Feds could follow Colorado’s lead on regulating methane from oil, gas sites.
Note: On his first day in office, Biden reviews an Obama-era Federal methane regulation, loosened by Trump.
Colorado has led the way on regulations to rein in emissions of methane, a potent greenhouse gas, and now the federal government appears ready to follow suit — again.
The series of executive orders that President Joe Biden signed Wednesday, his first day in office, included one to review a Trump administration rule that loosened Obama-era federal methane regulations. The changes, finalized in September, removed oil and natural gas transmission and storage facilities from the rules and scaled back requirements for monitoring emissions from wells and detecting and repairing leaks.
The methane regulation is among the Trump administration’s actions that Biden wants agencies to review and likely revise or rescind. He said the goal is to enact rules and policies to address climate change, environmental justice and protect the public health and environment.
Federal rules to reduce methane from oil and natural gas operations were modeled after Colorado regulations. In 2014, Colorado approved the first state-level methane regulations in the country and has continued to strengthen its requirements.
“President Biden made no secret about his wanting to restore the methane rule. He mentioned it in at least one of the debates. It was a big part of his platform for restoring America’s leadership on methane emissions,” said Dan Grossman, the regional director of the Environmental Defense Fund.
Efforts to cut methane emissions have intensified as the effects of climate change have worsened. Methane, the main component of natural gas, is 80 times more potent in the near term than carbon dioxide in trapping heat in the atmosphere. Methane can escape from oil and gas equipment and is often “flared,” or burned as waste in oil production.
Methane levels are increasing worldwide, with agriculture and fossil fuels being two of the largest drivers, scientists say.
As part of an overhaul of state oil and gas regulations, the state approved rules in 2020 that ban the routine venting and flaring of methane at oil and gas sites and require more monitoring. Clamping down on methane pollution is considered important to meeting statewide greenhouse-gas reduction goals: a 26% decrease from 2005 levels by 2025; 50% by 2020; and 90% by 2050.
Critics have questioned whether Colorado’s regulations are strong enough to make the cuts necessary to meet the targets.

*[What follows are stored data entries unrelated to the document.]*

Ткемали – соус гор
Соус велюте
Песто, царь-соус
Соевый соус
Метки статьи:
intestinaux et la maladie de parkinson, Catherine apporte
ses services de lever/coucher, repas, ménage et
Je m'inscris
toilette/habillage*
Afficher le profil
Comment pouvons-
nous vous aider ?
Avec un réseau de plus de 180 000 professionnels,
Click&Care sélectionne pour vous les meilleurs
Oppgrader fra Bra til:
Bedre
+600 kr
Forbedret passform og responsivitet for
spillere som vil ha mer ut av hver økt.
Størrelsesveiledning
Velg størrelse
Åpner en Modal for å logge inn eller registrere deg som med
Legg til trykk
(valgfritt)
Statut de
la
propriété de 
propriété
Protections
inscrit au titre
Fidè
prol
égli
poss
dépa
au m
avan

“We’re still gathering information on President Biden’s actions but this appears to be nothing new for Colorado operators, who already meet high standards to work in this state,” Dan Haley, president and CEO of the Colorado Oil and Gas Association, a trade group, said in an email. “When it comes to air quality, Colorado’s tough rules and the innovations that have been implemented in the field are second to none and our emissions levels have gone down.”

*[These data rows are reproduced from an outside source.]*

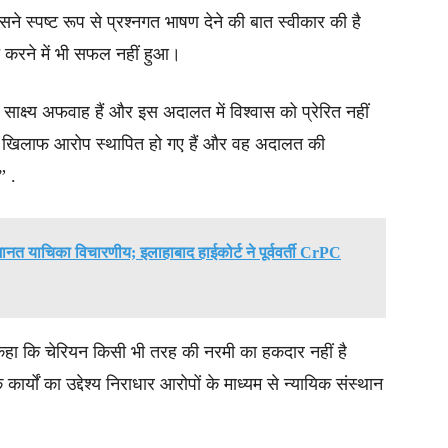
े स्पष्ट रूप से प्रश्नगत भाषण देने की बात स्वीकार की है
 करने में भी सफल नहीं हुआ।
 साक्ष्य अफवाह हैं और इस अदालत में विश्वास को प्रेरित नहीं
 के खिलाफ आरोप स्थापित हो गए हैं और वह अदालत की
” .
त याचिका विचारणीय; इलाहाबाद हाईकोर्ट ने पूर्ववर्ती CrPC
कहा कि चेरियन किसी भी तरह की नरमी का हकदार नहीं है
ार्यों का उद्देश्य निराधार आरोपों के माध्यम से न्यायिक संस्थान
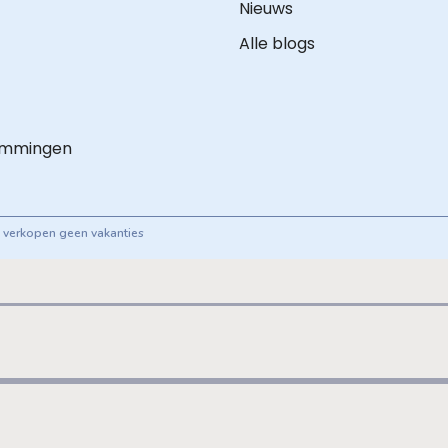
Nieuws
Alle blogs
emmingen
ij verkopen geen vakanties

Lynn Granger, executive director of the Colorado branch of the American Petroleum Institute, said in an email that the trade organization supports the direct regulation of methane from new and existing sources and wants to work with the administration “to develop a durable regulation that follows the law.”
The inclusion of environmental justice and equity in Biden’s executive orders is exciting, said Ean Tayfoya, the Colorado field advocate for GreenLatinos. He said COVID-19 is “wreaking havoc” in communities that live with high pollution levels because of nearby refineries, oil and gas sites or busy roadways.
“My members across the state are definitely fighting with methane pollution directly related to oil and gas,” Tafoya said.
Several oil and gas companies across the country have announced voluntary programs to reduce methane emissions, but that’s not enough, Grossman said.
“It’s great when companies and others say they’re going to voluntarily do things. It’s not something we want to discourage,” Grossman said. “But it’s not a substitute for regulatory policy that applies across the board.”
The methane rule mentioned in the executive order was approved in September 2020 by the Environmental Protection Agency. Grossman said he expects a methane rule for oil and gas operations on public lands that was thrown out by the Trump administration to be revived, too.
The Department of Interior on Thursday temporarily halted new permits and leases for energy development on federal lands to review decisions. Only the department’s top leaders can issue permits and other decisions during the 60-day pause.
Biden has advocated halting new oil and gas leases on public lands and waters.